I do not think we need much research to say we supported the Northern Alliance against the Taliban, effectively support one side in a civil war, than we gave power to those warlords who assisted with funding and weapons us and threw them into Afghanistan’s political system- than we ask their Gov’t to end the corruption when we hand the warlords the contracts. Had we support a pluralistic Afghanistan and sincerely built its instititutions to strenghten rule of law and economy across the country- the Taliban would not have the influence it has now. I do not think we learned lessons from Vietnam, supporting one side against the other in a country’s civil war leads to failures.

Boris Sizemore April 11, 2011 at 9:59 pm

Joshua, I also enjoyed the article. However, I was not surprised that some families had insurgent relatives in Taliban based areas. I was more heartened to see that several of the sons had decided against all normal odds to support the Government against the wishes of the local trend. This was the surprise of the article to me.

The article beautifully portrayed the logic process that fighters use in choosing one side or the other. The description of Raffiq, the modernist, versus his Brother Gul, the little Mullah was compelling beyond words. Each brother had his own reasoning for fighting on opposing sides, yet the love they shared was undiminished.

This is hardly a normal situation. I rarely find non unified family groups on one side or the other. Of course, it will happen particularly in contested areas where normal structures have been down graded over time. There is actually a “black sheep” term being used for family members that defy clan histories and allegiances.

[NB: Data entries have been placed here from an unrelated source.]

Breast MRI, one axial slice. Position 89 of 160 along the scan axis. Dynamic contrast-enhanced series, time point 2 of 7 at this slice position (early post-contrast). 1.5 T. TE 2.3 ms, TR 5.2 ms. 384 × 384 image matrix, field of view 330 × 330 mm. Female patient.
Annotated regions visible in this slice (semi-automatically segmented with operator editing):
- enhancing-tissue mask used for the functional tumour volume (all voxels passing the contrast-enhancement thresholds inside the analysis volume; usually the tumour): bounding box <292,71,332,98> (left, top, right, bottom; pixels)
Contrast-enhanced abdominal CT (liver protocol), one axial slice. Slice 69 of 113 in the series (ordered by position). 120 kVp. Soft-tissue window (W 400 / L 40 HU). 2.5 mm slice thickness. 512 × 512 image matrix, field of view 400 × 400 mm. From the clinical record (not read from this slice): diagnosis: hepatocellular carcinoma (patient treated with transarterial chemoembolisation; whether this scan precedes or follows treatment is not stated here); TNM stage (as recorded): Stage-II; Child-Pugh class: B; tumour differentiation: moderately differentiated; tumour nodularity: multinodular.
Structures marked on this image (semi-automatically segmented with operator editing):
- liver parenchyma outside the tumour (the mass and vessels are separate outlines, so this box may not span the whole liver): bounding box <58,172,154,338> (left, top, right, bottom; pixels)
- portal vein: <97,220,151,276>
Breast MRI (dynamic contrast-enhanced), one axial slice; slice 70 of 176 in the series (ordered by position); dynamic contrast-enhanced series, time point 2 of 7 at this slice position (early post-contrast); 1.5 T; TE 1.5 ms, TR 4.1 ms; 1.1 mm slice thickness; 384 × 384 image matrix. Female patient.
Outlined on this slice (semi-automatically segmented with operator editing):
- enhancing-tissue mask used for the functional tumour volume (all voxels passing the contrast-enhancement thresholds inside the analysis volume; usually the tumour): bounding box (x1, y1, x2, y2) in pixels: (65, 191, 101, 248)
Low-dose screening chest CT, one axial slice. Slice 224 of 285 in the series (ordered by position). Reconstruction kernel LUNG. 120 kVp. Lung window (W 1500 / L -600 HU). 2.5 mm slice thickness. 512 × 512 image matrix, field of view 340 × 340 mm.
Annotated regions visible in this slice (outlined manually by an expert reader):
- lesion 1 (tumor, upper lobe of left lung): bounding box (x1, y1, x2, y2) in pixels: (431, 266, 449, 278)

This however remains a minority situation, though perhaps a growing one as these large families and their sons take into the tide of Afghan politics and current history.

It is rare that Afghans and their personal stories are discussed. I was so glad that Paltrow decided to present these young men and their situations within a conflict to a wide audience.

Grant April 12, 2011 at 1:12 pm

The war has already been going on for over thirty years, this is just a different part of one very long struggle.